[Change listing data]
# # # # # # #

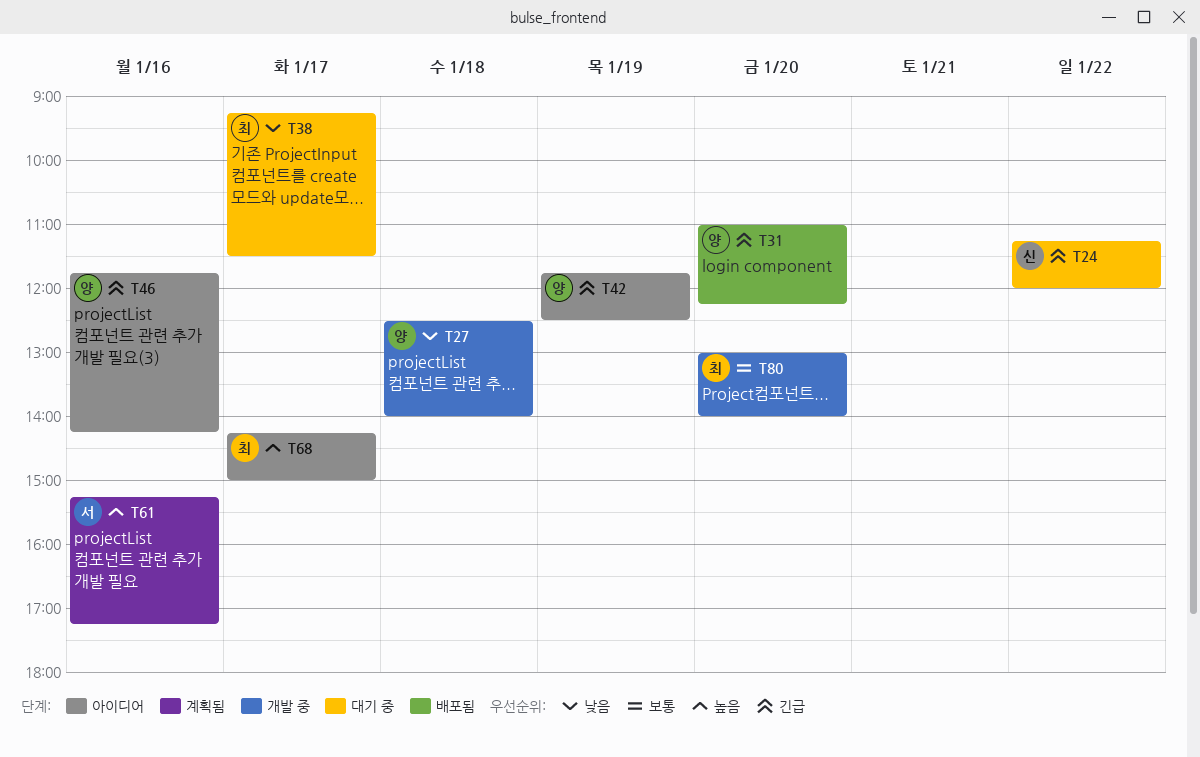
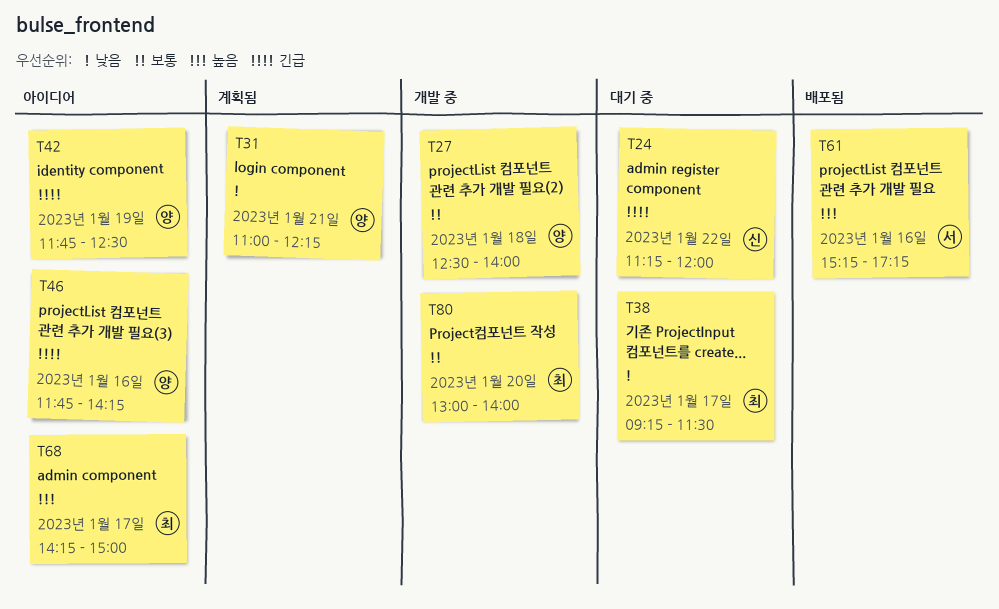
T27, priority: 낮음 -> 보통
T31, status: 배포됨 -> 계획됨
T31, priority: 긴급 -> 낮음
T31, day: Jan 20 -> Jan 21
T61, status: 계획됨 -> 배포됨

# # # # # # #

WORK INSTRUCTION - Here the job is to repeat the entries verbatim while leaving all pictures out.

RESULT BELOW -
T27, priority: 낮음 -> 보통
T31, status: 배포됨 -> 계획됨
T31, priority: 긴급 -> 낮음
T31, day: Jan 20 -> Jan 21
T61, status: 계획됨 -> 배포됨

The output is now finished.